The process is divided in three main phases:

  1. Instrument and package the operator
  2. Deploy and run the operator
  3. Analyze the profile

1. Instrument and Package the Operator

“Go test” offers a way to generate code profile reports based on defined tests and often so called unit tests, but it can do more. In fact, it generates profile reports on all code visited during the test and we can launch a “go test” on the main() function.

“Go test” also offers the possibility to generate instrumented code, which will contain the functionality to accumulate the code profile data during the execution and generates the code profile report at the end.

1.1 Add the Main Test Method

You have to only add one file in your source code called main_test.go next to your current main.go:

cmd/main_test.go:

// +build testrunmain

package main

import (
  "testing"
)

func TestRunMain(t *testing.T) {
  main()
}

1.2 Build the Instrumented Binary:

Build instrumented binary: Usually the operator binary is build using operator-sdk build $IMAGE README.md Here, we will build the binary with the go test and so create a new Dockerfile Dockerfile-profile where the standard command:

COPY build/_output/bin/memcached-operator ${OPERATOR}`

will be replaced by:

go test -covermode=atomic -coverpkg-github.com/open-cluster-management/endpoint-operator/pkg/... -c -tags testrunmain ./cmd/manager -o build/_output/manager

The coverpkg parameter lists the packages for which the profile report must be done.

The -c requests the go test to create a binary instead of running the test.

The -tags mentions the packages that must be built for that operator.

The -o requests to generate a binary called manager since by default the generated binary name is the concatenation of the package name and .test.

The $IMAGE will be set with an extension -profile to avoid overwriting the production image.

2. Deploy and Run the Operator

2.1 Entrypoint

Usually the entrypoint is:

exec ${OPERATOR} $@

and a new entrypoint-profile will be created with:

exec ${OPERATOR} -test.run “^TestRunMain$” -test.coverprofile=/tmp/profile/$HOSTNAME=`date +%s%N`.out $@

P.S.: You can add more profiles such as cpu, mem, and block. Run go help test to see the parameters. Also check pprof to learn more about the available reports for these profiles.

The test.run specifies the test that needs to run and here: “^TestRunMain$”.

The test.coverprofile specifies the file where the profile output must be sent.

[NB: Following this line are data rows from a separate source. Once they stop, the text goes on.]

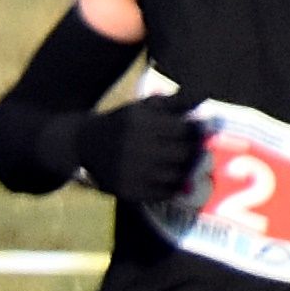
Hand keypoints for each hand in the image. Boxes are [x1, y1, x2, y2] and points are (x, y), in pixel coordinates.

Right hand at [86, 96, 205, 219]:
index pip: (185, 130)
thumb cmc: (123, 122)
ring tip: (184, 164)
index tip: (199, 132)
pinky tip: (170, 179)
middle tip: (196, 150)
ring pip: (176, 176)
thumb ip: (175, 102)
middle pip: (184, 154)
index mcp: (141, 123)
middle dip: (193, 152)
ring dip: (185, 171)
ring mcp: (131, 172)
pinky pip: (162, 194)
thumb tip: (204, 96)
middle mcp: (135, 148)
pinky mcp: (127, 190)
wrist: (85, 144)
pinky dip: (171, 187)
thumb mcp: (145, 106)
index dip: (197, 131)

The file name is built with the time in milliseconds to make it unique and so make sure we generate a new file at each pod restart.

2.2 Deployment

The operator.yaml must be updated to be customized to add the volume, securityContext... For that we will use the kustomize capability of kubectl.

An overlays/operator.yaml will be created, which will overlay the existing deploy/operator.yaml by:

  • adding the securityContext
  • adding the volumes and volumeMounts
  • Emptying the commands to make sure the entrypoint will be used

Two extra files will be added to enusre the customization is working:

The deployment itself will be done using kubectl apply -k overlays instead of kubectl apply -f deploy/operator.yaml

In this example, we use KiND as cluster with this configuration file: build/kind-config/kind-config.yaml

2.3 Run the Operator

Use the following targets to run the operator:

  • make create-cluster to create the KiND cluster.
  • make install-profile to install the memcached

2.4 Run your Tests

Once the operator is deployed, run your tests.

2.5 Stop the Operator and Get the Profile

To get the profile, we must stop the pods. Here we will remove the memcached but stopping the pod will have the same effect and generate the profile file.

  • make uninstall-profile to uninstall the memcached.
  • make delete-cluster to delete the cluster.

The profile file will be created in the profile directory.

3. Analyze

The standard go tools can be used to generate the html or extract the profile percentage.

You can run make generate-profile for that.